Postcards from Italy

Eating Cicchetti in Venice

Venice has the unfortunate (and undeserved) reputation of being one of the few places in Italy where the restaurants are expensive and not particularly good. Though it’s true that there is a concentration of “tourist-trap” eateries along the main thoroughfares, it’s also true that La Serenissima is a place where it’s easy to distance yourself from the crowds and find small, neighborhood trattorias where the dishes are excellent and prices reasonable.

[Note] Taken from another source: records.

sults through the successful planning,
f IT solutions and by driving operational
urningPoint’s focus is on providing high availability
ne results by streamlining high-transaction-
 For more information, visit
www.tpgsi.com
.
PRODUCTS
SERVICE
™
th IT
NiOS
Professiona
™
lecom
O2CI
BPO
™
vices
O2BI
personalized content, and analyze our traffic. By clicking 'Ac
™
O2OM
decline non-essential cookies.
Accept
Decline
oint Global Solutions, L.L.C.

(Photo by seventyoneplace via Flickr)

To enjoy a truly traditional Venetian eating experience that won’t break the bank, consider making a meal out of cicchetti. Venice’s version of tapas, these bite-sized appetizers can range from marinated olives to small portions of meat or fish, and from late afternoon through the dinner hour (and sometimes midday, as well), the city’s tiny bars—called *bàcari*–have their counters crowded with overflowing platters of a tempting array of cicchetti, to be washed down with a small glass of wine, known locally as an ombra.

How It Works

Customers choose from the selection of cicchetti at the counter, either individually ordering their favorites or by requesting an assortment. Diners can then consume their selections standing among the buzzing happy-hour crowd inside or—at more popular spots—spilling out into the street, or take their plates to the little tables often set up out front for a more leisurely repast.

cicheti-bar-venezia-cr-brian-dore

(Photo by Concierge in Umbria via Flickr)

If you find a bar you particularly like, feel free to linger and make a meal out of sampling the cicchetti there. Otherwise, the Venetians have their own version of the bar crawl, moving from locale to locale and tasting the best cicchetti and ombra house wine at each. Doing your own giro d’ombra is a great way to combine eating, socializing, and sight-seeing.

What To Eat

Cicchetti include a vast array of dishes, and many bàcari have their own house specialties. That said, there are a number classics that can be found among most offerings:

Fritti: Deep fried foods abound among cicchetti offerings, and are delicious and cheap. From breaded and fried mini-mozzarella balls, to arancini (small balls of rice and ground meat, fried), to a crispy mixed vegetable or seafood tempura, most cicchetti spreads include at least one of these crowd-pleasers.

(Photo by Concierge in Umbria via Flickr)

Crostini: Slices of bread (sometimes toasted, sometimes not) can be topped with anything from meat or fish paté, a variety of cheeses, or a compilation (goat cheese and marinated porcini mushrooms, ham and sun-dried tomatoes, anchovies and artichokes). Interesting combinations can be found in most bacari, and just a couple of the more elaborate crostini will quickly fill you up.

Salads: The more elaborate cicchetti spreads include a variety of interesting combinations of vegetables and meat or fish, creating a pleasant mix of complimentary flavors and textures. Look for octopus and potato salad, marinated green beans and sweet peppers, peas tossed with cubes of pancetta, onions, and ground pepper, and anchovies with marinated onions.

(Photo by seventyoneplace via Flickr)

Meat: Cicchetti tend much more towards fish and seafood than meat (logically, Venice being a city on the sea), but you can find delighful polpette (small pork meatballs in tomato sauce), rumegal (veal stomach), and fegato alla veneziana (calf liver dressed with onion and parsley.

(Photo by Concierge in Umbria via Flickr)

Fish: With fish and seafood, cicchetti really shine. From the traditional dishes like sardee in soar (sardines and onions marinated in vinegar and tossed with raisins and pine nuts), baccalà mantecato (creamed cod served over a slice of polenta), baccalà Vicentina (a creamy spread of cod, anchovies, and onions), and moscardini (tiny octopus) and polenta to the more contemporary spreads of sashimi-like raw fish dishes, if you are a fish and seafood fan, then cicchetti is a perfect occasion to sample some of Venice’s finest casual cuisine.

What to Drink

Cicchetti are customarily consumed with a small glass of house red or white wine (*ombra*), which is generally local and excellent. Most bars also sell higher-end wines by the glass, which are commonly listed on a board near the bar.

(Photo by Concierge in Umbria via Flickr)

You can also opt for a prosecco (a dry, sparkling white), the ubiquitous Spritz cocktail (soda, prosecco, Aperol, and a twist of orange), or a small glass of beer.

What You’ll Pay

Cicchetti can either be chosen item by item (each piece costing anywhere from €2-€4), or you can request an assortment based on price (an €10 plate, for example). Some establishments have you pay as you go (especially when it’s very busy), and some keep a running tab to pay when you’ve finished.

An ombra or beer will usually cost no more than €2, though a finer wine by the glass may run as much as three times that.